L.S. On nous demande surtout d’être le plus transparent possible dans les changements opérés sur l’algorithme. Et nous entendons cette demande. La plateforme devient de plus en plus riche et complexe. Les outils pour communiquer sont de plus en plus nombreux. À l’instar de la vidéo, qui n’existait pas il y a deux ans. Notre travail reste de construire la meilleure expérience possible pour les membres de Facebook. Et pour cela, nous améliorons régulièrement l’algorithme qui gère le fil d'actualité. Du reste, nous annonçons publiquement ces différentes modifications, comme les mesures pour éviter les titres «pièges à clics», il y a six mois. Informer nos partenaires sur le fonctionnement de Facebook, Instagram ou encore Messenger, c’est notre mission au quotidien: à quelle heure publier tel contenu, comment faire une bonne accroche, un post engageant, une bonne vidéo... Via des formations, des webinars, des événements dans nos locaux ou chez nos clients.

 

(1) Le chiffre d'affaires du marché de la publicité mondiale est estimée à 548,2 milliards de dollars, selon les prévisions de Carat.
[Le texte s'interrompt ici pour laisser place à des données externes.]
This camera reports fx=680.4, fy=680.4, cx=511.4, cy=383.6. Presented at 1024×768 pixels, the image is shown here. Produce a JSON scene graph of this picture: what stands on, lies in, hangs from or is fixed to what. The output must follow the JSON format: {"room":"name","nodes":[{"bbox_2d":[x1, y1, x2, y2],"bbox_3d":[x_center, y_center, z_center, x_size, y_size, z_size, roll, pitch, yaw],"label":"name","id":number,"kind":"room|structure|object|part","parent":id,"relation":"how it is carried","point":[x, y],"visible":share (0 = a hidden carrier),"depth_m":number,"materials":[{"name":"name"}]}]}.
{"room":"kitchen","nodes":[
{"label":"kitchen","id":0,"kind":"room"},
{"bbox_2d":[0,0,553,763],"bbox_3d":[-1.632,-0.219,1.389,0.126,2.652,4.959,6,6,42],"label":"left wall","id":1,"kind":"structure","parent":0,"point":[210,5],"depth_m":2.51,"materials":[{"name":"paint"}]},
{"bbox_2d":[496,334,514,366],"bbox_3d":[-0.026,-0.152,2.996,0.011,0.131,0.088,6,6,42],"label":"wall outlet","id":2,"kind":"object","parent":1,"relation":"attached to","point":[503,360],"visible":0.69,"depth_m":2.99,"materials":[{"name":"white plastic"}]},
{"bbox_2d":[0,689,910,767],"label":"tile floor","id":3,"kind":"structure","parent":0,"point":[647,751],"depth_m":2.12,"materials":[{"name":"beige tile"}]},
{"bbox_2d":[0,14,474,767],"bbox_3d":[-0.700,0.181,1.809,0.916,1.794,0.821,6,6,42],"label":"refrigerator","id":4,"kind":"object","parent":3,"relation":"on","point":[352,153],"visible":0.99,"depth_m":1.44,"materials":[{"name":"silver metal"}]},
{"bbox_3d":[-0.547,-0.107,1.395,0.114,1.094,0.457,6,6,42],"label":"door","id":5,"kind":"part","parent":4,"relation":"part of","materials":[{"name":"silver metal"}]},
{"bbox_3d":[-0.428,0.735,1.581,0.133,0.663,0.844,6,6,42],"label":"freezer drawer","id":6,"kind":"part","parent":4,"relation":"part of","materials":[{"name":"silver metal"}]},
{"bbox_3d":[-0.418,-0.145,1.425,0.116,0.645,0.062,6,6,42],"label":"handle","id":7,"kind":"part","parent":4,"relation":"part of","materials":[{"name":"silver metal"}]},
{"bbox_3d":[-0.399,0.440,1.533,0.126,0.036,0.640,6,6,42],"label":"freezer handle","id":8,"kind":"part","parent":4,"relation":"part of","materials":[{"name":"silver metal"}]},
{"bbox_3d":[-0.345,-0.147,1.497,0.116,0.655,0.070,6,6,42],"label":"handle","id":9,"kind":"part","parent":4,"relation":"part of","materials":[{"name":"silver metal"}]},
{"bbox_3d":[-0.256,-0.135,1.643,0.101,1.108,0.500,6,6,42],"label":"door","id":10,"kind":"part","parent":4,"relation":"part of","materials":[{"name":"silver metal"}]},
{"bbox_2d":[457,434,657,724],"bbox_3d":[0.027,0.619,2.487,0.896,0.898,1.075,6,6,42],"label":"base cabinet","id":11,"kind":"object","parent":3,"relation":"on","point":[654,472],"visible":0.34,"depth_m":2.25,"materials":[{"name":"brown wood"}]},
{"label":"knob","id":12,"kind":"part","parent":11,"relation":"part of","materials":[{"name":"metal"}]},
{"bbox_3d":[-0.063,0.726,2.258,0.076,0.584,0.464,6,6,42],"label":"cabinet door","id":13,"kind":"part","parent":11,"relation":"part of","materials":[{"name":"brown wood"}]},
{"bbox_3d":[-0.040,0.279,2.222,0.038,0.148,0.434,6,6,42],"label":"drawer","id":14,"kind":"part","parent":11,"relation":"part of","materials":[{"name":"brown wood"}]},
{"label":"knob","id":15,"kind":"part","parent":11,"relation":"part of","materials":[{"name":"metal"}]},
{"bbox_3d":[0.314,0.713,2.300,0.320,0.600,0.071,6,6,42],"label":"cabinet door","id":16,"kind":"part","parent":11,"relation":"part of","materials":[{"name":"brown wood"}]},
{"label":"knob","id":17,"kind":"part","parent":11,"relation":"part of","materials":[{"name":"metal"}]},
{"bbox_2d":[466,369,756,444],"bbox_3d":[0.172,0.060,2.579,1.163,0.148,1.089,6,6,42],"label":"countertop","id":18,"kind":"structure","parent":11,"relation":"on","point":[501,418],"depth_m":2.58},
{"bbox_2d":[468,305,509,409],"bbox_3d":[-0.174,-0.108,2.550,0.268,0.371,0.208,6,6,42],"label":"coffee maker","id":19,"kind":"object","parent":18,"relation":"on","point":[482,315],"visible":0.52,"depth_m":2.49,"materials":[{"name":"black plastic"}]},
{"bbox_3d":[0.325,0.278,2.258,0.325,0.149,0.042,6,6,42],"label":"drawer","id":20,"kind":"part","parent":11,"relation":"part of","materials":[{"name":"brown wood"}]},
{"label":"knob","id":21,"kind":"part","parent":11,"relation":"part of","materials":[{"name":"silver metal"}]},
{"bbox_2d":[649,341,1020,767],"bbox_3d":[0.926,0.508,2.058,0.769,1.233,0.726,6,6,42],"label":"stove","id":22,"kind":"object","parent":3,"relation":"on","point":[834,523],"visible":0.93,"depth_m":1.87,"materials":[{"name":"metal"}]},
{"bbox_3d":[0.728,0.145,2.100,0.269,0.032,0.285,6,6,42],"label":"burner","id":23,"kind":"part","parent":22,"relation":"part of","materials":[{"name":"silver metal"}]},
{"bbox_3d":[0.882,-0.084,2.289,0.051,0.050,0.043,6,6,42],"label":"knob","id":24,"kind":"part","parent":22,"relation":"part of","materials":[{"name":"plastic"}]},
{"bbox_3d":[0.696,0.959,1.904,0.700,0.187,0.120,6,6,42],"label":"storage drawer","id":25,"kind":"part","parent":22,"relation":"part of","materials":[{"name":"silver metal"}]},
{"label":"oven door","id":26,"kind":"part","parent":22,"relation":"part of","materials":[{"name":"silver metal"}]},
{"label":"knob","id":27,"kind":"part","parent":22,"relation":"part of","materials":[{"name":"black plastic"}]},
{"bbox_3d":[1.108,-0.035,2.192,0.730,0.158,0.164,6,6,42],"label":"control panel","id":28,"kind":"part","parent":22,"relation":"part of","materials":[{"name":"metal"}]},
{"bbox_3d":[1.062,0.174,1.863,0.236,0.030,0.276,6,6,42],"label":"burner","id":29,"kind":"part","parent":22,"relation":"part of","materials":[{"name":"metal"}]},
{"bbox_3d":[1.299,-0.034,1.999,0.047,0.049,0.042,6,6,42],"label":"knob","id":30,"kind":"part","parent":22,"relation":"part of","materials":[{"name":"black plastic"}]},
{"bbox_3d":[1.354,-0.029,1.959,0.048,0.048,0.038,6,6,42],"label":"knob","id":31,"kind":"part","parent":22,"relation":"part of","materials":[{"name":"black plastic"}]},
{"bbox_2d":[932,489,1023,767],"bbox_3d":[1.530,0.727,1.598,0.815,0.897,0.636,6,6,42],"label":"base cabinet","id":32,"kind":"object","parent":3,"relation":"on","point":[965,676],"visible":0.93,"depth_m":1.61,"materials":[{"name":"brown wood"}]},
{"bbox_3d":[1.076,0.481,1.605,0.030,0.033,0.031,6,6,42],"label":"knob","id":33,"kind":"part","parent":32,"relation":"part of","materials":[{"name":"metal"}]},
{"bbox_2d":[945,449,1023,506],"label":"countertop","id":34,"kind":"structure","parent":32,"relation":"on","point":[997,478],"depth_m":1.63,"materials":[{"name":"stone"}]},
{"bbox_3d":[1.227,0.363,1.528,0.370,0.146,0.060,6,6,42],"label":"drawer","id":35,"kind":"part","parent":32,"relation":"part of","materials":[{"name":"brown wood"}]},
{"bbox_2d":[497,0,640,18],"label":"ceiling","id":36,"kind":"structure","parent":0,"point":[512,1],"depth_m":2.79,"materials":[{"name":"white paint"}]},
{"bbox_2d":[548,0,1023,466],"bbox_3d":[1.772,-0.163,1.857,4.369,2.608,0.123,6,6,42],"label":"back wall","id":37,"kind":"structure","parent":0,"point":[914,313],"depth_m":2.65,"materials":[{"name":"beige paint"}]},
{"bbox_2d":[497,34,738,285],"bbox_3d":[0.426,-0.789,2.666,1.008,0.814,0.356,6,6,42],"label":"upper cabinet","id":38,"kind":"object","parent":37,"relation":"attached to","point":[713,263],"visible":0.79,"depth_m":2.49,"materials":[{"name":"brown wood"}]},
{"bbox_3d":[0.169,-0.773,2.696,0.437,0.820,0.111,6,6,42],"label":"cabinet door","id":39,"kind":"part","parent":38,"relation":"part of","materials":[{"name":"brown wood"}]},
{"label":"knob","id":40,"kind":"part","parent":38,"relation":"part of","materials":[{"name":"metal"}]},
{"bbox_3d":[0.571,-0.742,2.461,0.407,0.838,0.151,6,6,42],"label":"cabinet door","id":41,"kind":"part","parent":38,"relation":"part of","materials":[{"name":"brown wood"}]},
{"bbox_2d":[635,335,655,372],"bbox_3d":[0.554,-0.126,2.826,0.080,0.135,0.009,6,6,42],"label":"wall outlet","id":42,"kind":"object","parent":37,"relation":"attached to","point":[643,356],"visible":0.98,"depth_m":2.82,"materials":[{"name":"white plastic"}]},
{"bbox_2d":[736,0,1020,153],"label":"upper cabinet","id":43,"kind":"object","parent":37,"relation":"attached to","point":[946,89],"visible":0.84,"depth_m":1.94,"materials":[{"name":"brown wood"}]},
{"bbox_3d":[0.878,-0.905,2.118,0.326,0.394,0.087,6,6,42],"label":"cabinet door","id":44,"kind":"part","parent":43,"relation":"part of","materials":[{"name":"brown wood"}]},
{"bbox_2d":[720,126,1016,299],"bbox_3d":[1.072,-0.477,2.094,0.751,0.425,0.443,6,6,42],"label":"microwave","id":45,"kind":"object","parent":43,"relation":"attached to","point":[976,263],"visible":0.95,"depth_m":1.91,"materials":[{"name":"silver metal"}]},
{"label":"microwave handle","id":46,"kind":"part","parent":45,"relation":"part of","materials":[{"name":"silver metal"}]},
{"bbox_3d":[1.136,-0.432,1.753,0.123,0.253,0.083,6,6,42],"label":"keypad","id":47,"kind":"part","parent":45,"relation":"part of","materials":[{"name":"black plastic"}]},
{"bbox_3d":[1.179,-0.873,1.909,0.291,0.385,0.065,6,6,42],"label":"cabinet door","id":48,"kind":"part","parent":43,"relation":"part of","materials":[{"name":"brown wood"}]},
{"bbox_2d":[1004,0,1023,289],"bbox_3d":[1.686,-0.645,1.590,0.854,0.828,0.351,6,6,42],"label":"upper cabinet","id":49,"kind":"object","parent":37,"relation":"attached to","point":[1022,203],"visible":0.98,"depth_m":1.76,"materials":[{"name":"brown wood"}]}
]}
La part du digital est de 27,7%. 

Facebook bat la mesure en France

Le réseau social va proposer à ses partenaires la mise en place d’un «Measurement Council» en France. Une structure qui va rassembler un certain nombre d’acteurs issus des grands instituts de mesure, à l'instar du CESP (Centre d'étude des supports de publicité), des agences médias (Group M, Publicis...), de grands annonceurs (LVMH...), etc. «Avec l’évolution et la complexification des comportements médias, les sujets de mesure animent toute l’industrie. Le Measurement Council sera un club de réflexion et de travail. Il adressera les problématiques d’efficacité avec des sujets tels que les enjeux des complémentarités média, d’efficacité court terme et long terme ou encore les liens entre veiwability et efficacité», détaille Laurent Solly. Ce groupe de réflexion se réunira au minimum deux fois par an pour un ordre du jour choisi à l'avance parmi tous ces sujets.